In this context, the Malaga mixed-race community was viewed as a burden, an eyesore, and a possible impediment to economic growth. While the eviction of the islanders was prompted by racism, eugenics, and political retribution, tensions over the island were clearly fueled by economic woes so removal of the islanders was seen as a way to solve part of that problem.

Oddly, though, after the village was cleared from Malaga, nothing ever happened on the island. No hotels. No spas. No second homes or cottages. Nothing. Ironically, a few descendants now store some of their lobster traps and fishing gear there. But, the island remains relatively untouched.

Today, Malaga is owned by Maine Coast Heritage Trust (MCHT), a conservation group. MCHT has created a walking path and erected some signage but they plan to keep the island wild and uninhabited while still allowing the fisherman their limited use of Malaga.

Photo Illustrations by Kate Philbrick

As a documentary photographer, I photograph what is happening in front of me. I record what I see in the most truthful way possible. Working on a story which happened in the early 1900s was challenging because I wasn't there to record events such as the houses being dismantled and moved or Governor Plaisted's visit to the island. I had to find a way to visually portray the contrast of the islanders as they really were with the newspapers depiction of the community.

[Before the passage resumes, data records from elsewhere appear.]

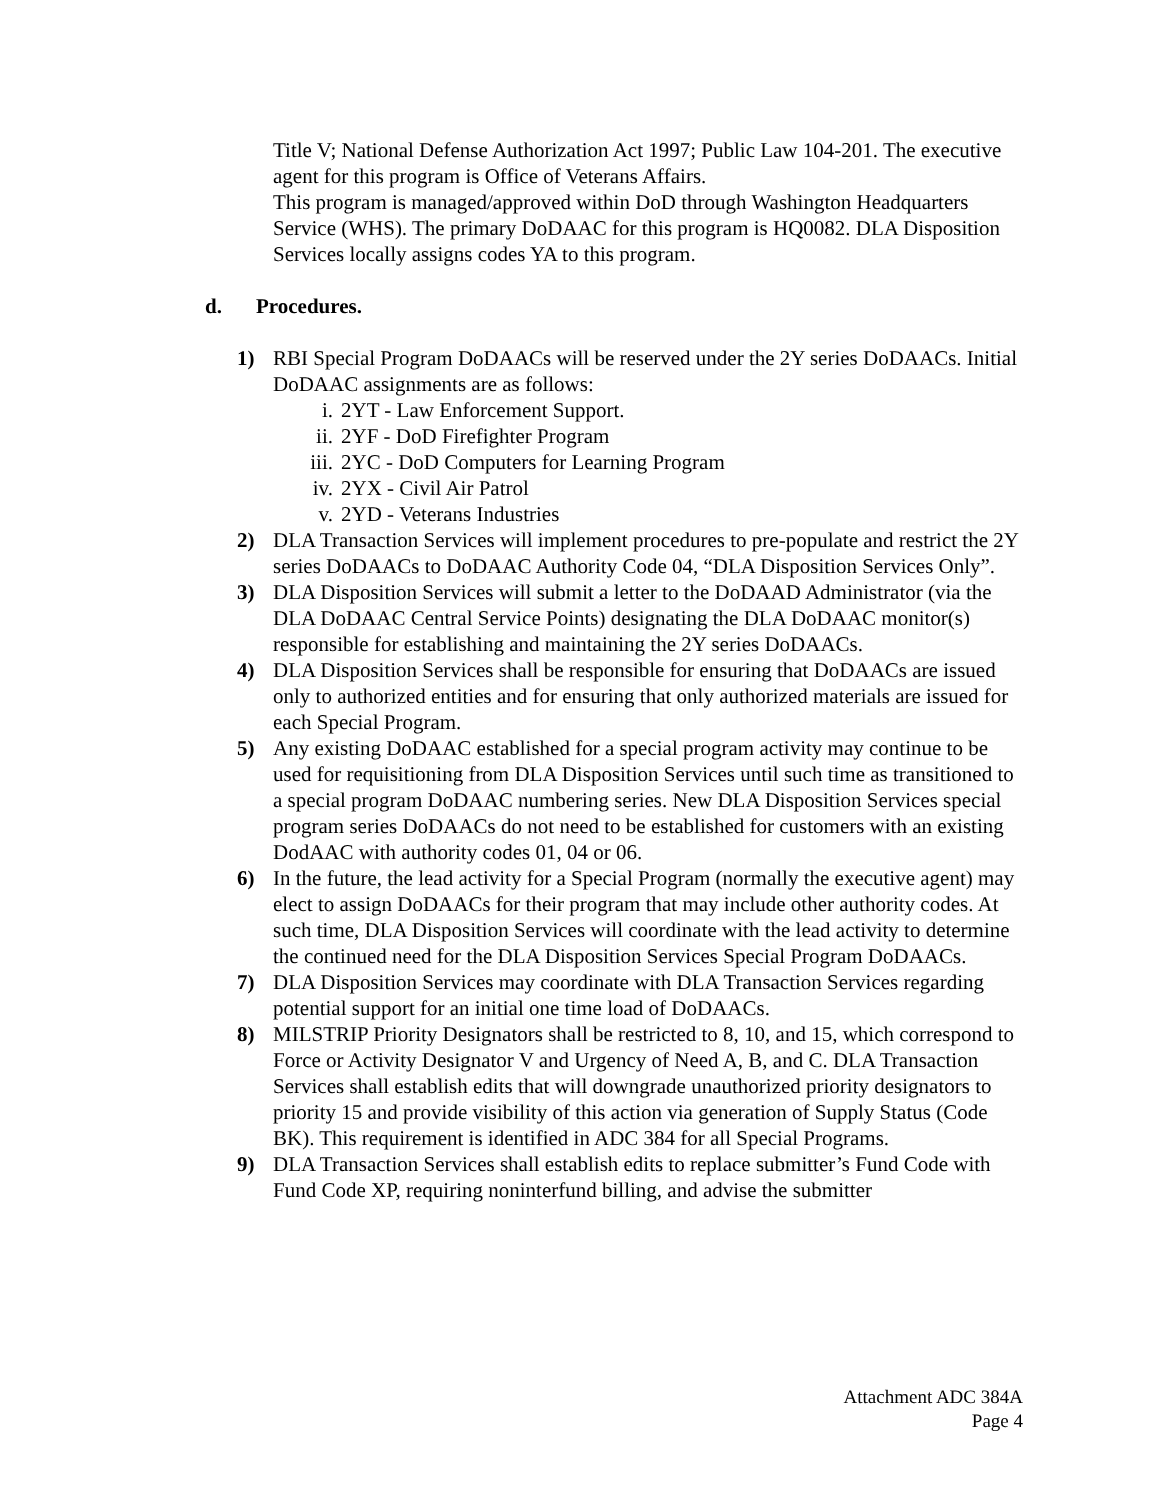Title V; National Defense Authorization Act 1997; Public Law 104-201. The executive agent for this program is Office of Veterans Affairs.
This program is managed/approved within DoD through Washington Headquarters Service (WHS). The primary DoDAAC for this program is HQ0082. DLA Disposition Services locally assigns codes YA to this program.
d. Procedures.
1) RBI Special Program DoDAACs will be reserved under the 2Y series DoDAACs. Initial DoDAAC assignments are as follows:
i. 2YT - Law Enforcement Support.
ii. 2YF - DoD Firefighter Program
iii. 2YC - DoD Computers for Learning Program
iv. 2YX - Civil Air Patrol
v. 2YD - Veterans Industries
2) DLA Transaction Services will implement procedures to pre-populate and restrict the 2Y series DoDAACs to DoDAAC Authority Code 04, “DLA Disposition Services Only”.
3) DLA Disposition Services will submit a letter to the DoDAAD Administrator (via the DLA DoDAAC Central Service Points) designating the DLA DoDAAC monitor(s) responsible for establishing and maintaining the 2Y series DoDAACs.
4) DLA Disposition Services shall be responsible for ensuring that DoDAACs are issued only to authorized entities and for ensuring that only authorized materials are issued for each Special Program.
5) Any existing DoDAAC established for a special program activity may continue to be used for requisitioning from DLA Disposition Services until such time as transitioned to a special program DoDAAC numbering series. New DLA Disposition Services special program series DoDAACs do not need to be established for customers with an existing DodAAC with authority codes 01, 04 or 06.
6) In the future, the lead activity for a Special Program (normally the executive agent) may elect to assign DoDAACs for their program that may include other authority codes. At such time, DLA Disposition Services will coordinate with the lead activity to determine the continued need for the DLA Disposition Services Special Program DoDAACs.
7) DLA Disposition Services may coordinate with DLA Transaction Services regarding potential support for an initial one time load of DoDAACs.
8) MILSTRIP Priority Designators shall be restricted to 8, 10, and 15, which correspond to Force or Activity Designator V and Urgency of Need A, B, and C. DLA Transaction Services shall establish edits that will downgrade unauthorized priority designators to priority 15 and provide visibility of this action via generation of Supply Status (Code BK). This requirement is identified in ADC 384 for all Special Programs.
9) DLA Transaction Services shall establish edits to replace submitter’s Fund Code with Fund Code XP, requiring noninterfund billing, and advise the submitter
Attachment ADC 384A
Page 4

Our research for this story led us to local archives in Maine and one in Boston, to find documentation of what happened leading up to the eviction and it's aftermath. I was able to scan roughly two hundred documents and old photographs referring to Malaga and it's people. This section of imagery is a combination of some of those scanned documents with photographs I took on my visits to the island during a two and a half year period. For me, these photo illustrations show the layers of this sad story that still effect the community.